Moore told Insider in an interview that Aderrien remembered the entire incident and began receiving counseling on Friday to help him deal with the trauma. In the meantime, he also reassured his own mother that she had done nothing wrong.
“He told his mom not to worry. It wasn’t his fault,” Moore told Insider. “She was blaming herself, and he was trying to encourage her not to blame herself. He was like, ‘It’s the cop’s fault, it’s not your fault.’ He was doing everything he could to help protect his mother, and he ended up getting shot.”
Moore said he was outraged by the Indianola Police Department’s handling of the situation. Moore said the officer involved was placed on paid leave, which he called a “paid vacation for shooting someone.” Moore added that the Murry family hopes to eventually see the officer charged with aggravated assault.
The police department has also so far refused to release the footage, citing an “ongoing investigation”, although Moore noted that other police departments had already released body camera footage within hours of the incidents. shooting.

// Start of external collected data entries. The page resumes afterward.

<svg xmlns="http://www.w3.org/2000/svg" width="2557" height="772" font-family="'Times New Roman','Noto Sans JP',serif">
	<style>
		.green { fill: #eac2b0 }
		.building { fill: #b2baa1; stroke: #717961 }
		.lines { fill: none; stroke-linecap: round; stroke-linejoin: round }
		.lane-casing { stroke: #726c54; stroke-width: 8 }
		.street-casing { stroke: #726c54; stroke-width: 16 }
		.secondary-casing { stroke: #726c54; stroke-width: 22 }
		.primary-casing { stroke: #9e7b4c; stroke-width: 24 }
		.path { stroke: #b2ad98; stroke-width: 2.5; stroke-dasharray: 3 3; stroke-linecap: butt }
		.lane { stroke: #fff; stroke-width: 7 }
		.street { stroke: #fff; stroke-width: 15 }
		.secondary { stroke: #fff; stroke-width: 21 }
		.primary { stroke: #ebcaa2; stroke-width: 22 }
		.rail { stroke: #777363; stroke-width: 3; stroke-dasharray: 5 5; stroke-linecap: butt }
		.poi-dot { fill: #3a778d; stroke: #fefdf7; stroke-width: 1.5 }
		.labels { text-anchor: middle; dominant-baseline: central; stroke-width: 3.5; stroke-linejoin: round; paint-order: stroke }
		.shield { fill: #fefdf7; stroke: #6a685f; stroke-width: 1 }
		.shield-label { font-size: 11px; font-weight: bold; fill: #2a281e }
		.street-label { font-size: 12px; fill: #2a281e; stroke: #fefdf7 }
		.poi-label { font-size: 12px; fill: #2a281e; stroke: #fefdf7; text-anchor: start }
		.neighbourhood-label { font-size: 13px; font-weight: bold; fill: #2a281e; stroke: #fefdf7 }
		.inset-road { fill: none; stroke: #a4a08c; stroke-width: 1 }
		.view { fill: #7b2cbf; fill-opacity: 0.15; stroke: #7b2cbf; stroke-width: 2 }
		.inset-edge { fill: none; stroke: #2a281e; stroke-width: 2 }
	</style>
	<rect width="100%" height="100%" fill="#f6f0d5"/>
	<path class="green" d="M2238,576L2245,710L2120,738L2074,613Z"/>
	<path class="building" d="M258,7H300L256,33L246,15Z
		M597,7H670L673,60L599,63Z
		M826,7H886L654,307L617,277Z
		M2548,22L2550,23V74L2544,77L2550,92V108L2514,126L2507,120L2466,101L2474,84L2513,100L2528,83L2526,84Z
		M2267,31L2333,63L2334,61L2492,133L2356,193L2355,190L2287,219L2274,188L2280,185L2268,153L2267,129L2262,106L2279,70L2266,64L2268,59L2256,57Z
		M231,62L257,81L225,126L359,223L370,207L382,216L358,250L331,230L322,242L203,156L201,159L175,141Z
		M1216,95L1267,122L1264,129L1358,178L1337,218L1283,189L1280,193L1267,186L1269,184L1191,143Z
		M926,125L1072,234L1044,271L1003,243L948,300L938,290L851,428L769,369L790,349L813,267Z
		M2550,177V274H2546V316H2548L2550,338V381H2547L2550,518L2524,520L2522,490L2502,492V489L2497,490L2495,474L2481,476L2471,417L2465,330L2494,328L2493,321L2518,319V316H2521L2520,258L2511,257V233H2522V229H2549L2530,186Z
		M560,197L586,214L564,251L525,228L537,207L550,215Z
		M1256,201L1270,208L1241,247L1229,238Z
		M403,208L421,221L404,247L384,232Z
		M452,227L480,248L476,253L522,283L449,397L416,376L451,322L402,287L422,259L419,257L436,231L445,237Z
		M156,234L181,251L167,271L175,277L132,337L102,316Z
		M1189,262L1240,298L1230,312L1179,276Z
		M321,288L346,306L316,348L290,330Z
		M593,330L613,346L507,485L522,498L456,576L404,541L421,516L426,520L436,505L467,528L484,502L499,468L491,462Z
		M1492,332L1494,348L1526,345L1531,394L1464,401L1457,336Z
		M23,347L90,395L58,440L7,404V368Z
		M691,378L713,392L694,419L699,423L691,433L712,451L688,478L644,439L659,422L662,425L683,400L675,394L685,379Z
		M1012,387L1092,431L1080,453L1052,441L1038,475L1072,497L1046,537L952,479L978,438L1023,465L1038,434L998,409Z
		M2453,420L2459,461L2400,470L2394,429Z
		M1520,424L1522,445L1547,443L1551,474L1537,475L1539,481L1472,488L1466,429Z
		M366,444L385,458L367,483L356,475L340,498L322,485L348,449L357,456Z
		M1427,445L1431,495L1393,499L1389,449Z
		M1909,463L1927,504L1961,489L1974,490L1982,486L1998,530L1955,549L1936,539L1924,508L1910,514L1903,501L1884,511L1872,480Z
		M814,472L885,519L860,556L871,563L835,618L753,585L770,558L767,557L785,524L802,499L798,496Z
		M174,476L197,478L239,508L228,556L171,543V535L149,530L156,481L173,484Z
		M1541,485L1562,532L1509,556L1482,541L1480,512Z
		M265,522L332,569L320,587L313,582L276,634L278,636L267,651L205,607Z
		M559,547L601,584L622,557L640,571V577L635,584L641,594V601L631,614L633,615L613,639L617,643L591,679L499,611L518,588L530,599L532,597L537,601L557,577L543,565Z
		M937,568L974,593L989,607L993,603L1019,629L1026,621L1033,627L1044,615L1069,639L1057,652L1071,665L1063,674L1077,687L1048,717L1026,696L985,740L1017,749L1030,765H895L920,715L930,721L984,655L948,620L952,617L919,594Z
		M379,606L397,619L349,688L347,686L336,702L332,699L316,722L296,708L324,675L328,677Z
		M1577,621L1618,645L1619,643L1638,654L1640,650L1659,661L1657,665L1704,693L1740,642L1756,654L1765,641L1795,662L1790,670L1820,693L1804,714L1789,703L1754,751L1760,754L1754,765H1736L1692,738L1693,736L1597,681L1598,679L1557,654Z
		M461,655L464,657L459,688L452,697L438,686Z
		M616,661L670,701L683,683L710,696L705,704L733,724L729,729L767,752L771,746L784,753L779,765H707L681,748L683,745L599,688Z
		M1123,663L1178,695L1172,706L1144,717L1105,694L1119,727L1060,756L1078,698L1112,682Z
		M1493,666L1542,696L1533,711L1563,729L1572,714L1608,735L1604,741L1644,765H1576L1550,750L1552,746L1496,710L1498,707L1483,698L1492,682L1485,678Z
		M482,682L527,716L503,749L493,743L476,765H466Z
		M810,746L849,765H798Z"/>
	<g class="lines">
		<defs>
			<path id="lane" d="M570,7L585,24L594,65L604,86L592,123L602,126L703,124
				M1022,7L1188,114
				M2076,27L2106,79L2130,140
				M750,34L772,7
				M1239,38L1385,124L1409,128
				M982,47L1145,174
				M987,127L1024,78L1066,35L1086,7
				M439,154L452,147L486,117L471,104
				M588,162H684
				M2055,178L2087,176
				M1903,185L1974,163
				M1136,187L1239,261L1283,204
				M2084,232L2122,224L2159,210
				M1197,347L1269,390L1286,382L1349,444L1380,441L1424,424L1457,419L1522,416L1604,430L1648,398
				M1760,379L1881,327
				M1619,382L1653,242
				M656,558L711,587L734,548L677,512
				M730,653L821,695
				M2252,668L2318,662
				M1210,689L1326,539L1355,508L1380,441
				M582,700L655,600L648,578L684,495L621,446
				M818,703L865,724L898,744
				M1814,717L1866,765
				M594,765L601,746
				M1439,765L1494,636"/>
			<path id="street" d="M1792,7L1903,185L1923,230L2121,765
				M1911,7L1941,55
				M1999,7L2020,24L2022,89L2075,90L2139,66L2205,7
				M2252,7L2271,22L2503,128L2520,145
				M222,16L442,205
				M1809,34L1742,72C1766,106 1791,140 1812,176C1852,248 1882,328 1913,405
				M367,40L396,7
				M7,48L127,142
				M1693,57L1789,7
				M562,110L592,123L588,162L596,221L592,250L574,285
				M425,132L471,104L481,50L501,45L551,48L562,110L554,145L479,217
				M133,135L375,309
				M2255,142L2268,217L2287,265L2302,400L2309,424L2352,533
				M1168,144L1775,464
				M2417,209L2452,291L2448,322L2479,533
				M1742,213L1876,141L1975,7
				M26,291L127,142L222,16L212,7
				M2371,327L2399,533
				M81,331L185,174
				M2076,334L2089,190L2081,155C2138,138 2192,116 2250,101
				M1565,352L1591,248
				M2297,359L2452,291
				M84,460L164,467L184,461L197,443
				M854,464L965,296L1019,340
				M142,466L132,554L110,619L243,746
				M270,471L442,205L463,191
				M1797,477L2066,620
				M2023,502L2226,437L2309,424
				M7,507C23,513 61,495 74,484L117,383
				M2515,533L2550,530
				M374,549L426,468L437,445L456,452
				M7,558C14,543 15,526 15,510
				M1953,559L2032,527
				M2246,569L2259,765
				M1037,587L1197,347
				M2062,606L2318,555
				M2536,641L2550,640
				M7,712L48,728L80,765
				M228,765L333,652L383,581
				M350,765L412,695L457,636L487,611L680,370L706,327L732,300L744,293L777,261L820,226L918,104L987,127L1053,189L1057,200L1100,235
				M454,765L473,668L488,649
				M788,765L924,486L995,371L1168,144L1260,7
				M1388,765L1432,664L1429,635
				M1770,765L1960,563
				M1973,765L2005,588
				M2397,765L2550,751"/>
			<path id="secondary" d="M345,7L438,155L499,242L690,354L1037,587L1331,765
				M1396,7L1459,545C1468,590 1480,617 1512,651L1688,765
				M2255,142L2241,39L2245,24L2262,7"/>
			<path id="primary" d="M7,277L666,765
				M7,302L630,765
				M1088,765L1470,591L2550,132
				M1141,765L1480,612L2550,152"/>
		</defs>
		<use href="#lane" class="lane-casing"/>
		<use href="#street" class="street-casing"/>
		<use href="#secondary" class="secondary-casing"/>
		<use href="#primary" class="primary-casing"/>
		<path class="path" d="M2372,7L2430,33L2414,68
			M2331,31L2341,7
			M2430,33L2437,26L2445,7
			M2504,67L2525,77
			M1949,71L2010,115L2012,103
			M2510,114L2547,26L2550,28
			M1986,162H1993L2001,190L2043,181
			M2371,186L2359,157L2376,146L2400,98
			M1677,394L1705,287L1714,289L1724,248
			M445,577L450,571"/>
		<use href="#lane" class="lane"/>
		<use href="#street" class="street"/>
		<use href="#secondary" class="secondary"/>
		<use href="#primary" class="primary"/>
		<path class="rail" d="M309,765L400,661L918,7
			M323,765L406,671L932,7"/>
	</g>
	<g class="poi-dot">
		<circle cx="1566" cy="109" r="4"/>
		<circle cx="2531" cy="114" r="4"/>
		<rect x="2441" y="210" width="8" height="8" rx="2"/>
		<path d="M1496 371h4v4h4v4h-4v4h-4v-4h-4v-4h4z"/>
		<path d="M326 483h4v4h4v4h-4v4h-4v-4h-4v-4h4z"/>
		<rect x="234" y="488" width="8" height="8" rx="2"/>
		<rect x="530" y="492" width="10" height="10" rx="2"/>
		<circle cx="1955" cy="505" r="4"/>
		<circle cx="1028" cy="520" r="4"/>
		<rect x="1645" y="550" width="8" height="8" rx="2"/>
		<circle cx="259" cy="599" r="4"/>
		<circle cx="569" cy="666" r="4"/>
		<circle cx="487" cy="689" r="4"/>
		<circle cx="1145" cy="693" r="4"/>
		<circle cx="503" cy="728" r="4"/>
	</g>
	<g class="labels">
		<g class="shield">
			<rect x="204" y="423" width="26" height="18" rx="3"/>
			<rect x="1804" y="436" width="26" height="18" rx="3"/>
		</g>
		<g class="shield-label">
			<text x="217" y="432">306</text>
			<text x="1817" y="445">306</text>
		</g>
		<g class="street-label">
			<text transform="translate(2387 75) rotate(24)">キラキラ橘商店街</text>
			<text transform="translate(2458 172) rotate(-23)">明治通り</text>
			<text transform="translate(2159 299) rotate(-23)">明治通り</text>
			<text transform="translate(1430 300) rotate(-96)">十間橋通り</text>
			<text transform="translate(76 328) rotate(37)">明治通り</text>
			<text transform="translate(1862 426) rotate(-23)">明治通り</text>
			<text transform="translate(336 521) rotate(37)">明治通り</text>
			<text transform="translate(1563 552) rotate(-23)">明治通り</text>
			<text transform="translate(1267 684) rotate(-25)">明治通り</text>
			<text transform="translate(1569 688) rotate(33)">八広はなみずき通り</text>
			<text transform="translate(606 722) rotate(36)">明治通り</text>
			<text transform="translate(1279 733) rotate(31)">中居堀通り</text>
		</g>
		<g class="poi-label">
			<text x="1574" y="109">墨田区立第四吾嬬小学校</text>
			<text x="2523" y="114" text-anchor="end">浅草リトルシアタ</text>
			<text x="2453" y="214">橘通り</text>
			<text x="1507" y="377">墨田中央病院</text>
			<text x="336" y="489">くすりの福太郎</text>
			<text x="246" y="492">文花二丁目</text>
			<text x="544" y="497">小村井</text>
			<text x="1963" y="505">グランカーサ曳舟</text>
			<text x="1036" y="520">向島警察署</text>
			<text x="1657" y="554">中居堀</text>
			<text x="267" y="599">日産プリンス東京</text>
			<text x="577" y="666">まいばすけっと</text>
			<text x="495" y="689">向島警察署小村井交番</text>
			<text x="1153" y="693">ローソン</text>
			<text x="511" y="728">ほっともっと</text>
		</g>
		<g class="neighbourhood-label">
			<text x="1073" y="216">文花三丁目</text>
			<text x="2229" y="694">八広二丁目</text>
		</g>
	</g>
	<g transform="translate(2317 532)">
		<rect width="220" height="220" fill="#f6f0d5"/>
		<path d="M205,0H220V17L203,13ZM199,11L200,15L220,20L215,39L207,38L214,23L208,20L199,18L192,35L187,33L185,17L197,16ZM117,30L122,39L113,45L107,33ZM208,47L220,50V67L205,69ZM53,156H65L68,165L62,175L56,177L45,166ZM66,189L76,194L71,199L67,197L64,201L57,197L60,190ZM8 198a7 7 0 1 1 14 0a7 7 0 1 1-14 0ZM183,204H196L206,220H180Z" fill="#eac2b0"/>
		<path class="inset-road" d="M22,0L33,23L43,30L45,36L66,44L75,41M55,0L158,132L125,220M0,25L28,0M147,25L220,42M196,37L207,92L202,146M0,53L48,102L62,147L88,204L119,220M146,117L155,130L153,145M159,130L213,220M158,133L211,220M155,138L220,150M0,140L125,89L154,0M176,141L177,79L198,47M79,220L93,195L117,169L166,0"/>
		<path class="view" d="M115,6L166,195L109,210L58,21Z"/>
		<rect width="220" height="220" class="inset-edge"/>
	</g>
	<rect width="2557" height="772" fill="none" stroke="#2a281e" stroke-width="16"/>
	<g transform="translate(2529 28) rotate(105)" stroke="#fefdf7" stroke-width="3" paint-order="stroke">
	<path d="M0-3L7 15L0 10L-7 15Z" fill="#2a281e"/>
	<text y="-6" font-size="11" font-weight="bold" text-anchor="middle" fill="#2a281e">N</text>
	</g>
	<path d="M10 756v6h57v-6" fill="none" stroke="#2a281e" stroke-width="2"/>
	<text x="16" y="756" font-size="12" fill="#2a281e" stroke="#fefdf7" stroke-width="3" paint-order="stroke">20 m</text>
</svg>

Moore said he believed the police department’s reluctance to immediately release the footage indicated the footage would cause public outcry. The Indianola Police Department declined to comment to Insider, saying state authorities are still investigating the shooting.
“We know that if it’s in their favor, the body camera footage will come out immediately,” Moore said. “So we think it’s worse than we can imagine.”
Moore told Insider that his company is preparing to file a federal lawsuit next week to obtain the body camera footage and also hopes to obtain footage from a nearby gas station.
Moore also said Aderrien was recovering slowly and “getting better day by day”, but continued to have trouble breathing, due to his collapsed lung, and often felt like he was choking.
Moore described Aderrien as a “bubbly” child who struggled to understand why an officer would have shot him.
“He’s full of personality, an exceptional 11-year-old boy. He’s wise beyond his years,” Moore said. “He has an old soul. It was like talking to an adult.”
Moore also said he and other adults tried to explain to Aderrien that it was always important to trust law enforcement and that there were a lot of “good cops.” But he said the child may never feel comfortable around the police again.
“Emotionally, mentally, he’s still very traumatized,” Moore said. “He keeps asking what did he do wrong? Why did the officer shoot him? He just can’t understand.”